Location
- 625 Fir Street Butte Falls, Jackson County, Oregon 97522 United States 42°32′30″N 122°34′01″W﻿ / ﻿42.541768°N 122.566904°W

Information
- Type: Public
- School district: Butte Falls School District
- Superintendent: Rich Sullivan
- Principal: Deidre Pearson
- Grades: 8-12
- Enrollment: 40
- Colors: Green and white
- Athletics conference: OSAA Mountain Valley League 1A-5
- Mascot: Logger

= Butte Falls Secondary School =

School in Oregon

Butte Falls Secondary School is a public high school in Butte Falls, Oregon, United States.

==Academics==
In 2025, 100% of the school's seniors received their high school diploma. Of 10 students, 7 graduated, 0 dropped out, and three received a modified diploma.

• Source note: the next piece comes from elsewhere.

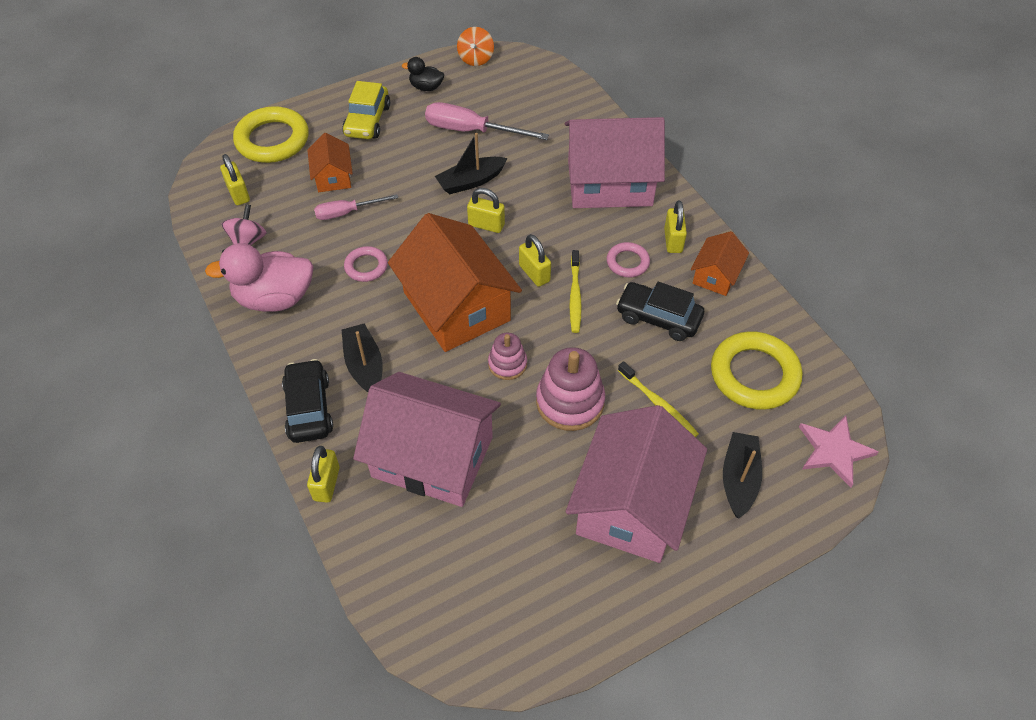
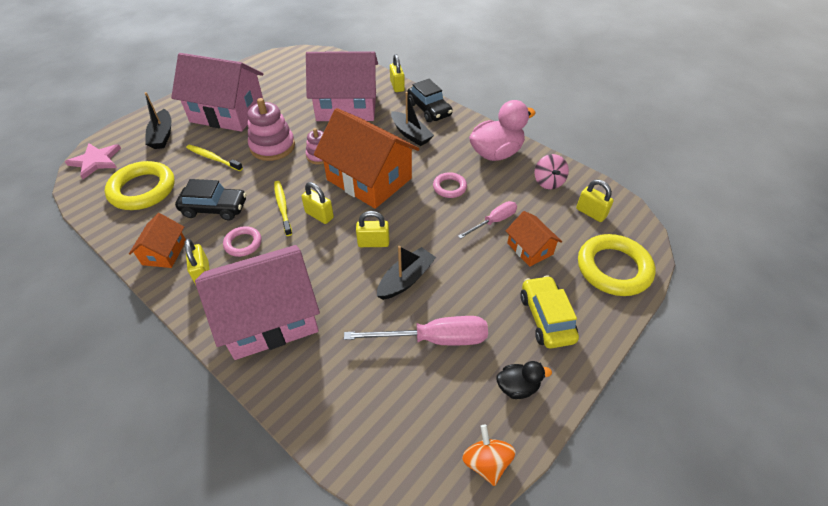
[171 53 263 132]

== Natural Resource Center ==
All students who attend Butte Falls Charter School are able to actively participate in programs that are offered at the Natural Resource Center (or NRC). This center was once a state-run fish hatchery, that has since been converted into a plethora of outdoor learning opportunities for students of all ages. Annually, the NRC hosts a Fall Festival of Learning around the end of September and an annual Earth Day Celebration in the middle of April. Both events feature secondary school students teaching and leading primary students. The facility is overseen by high school science and social science teacher, Ben DeCarlow.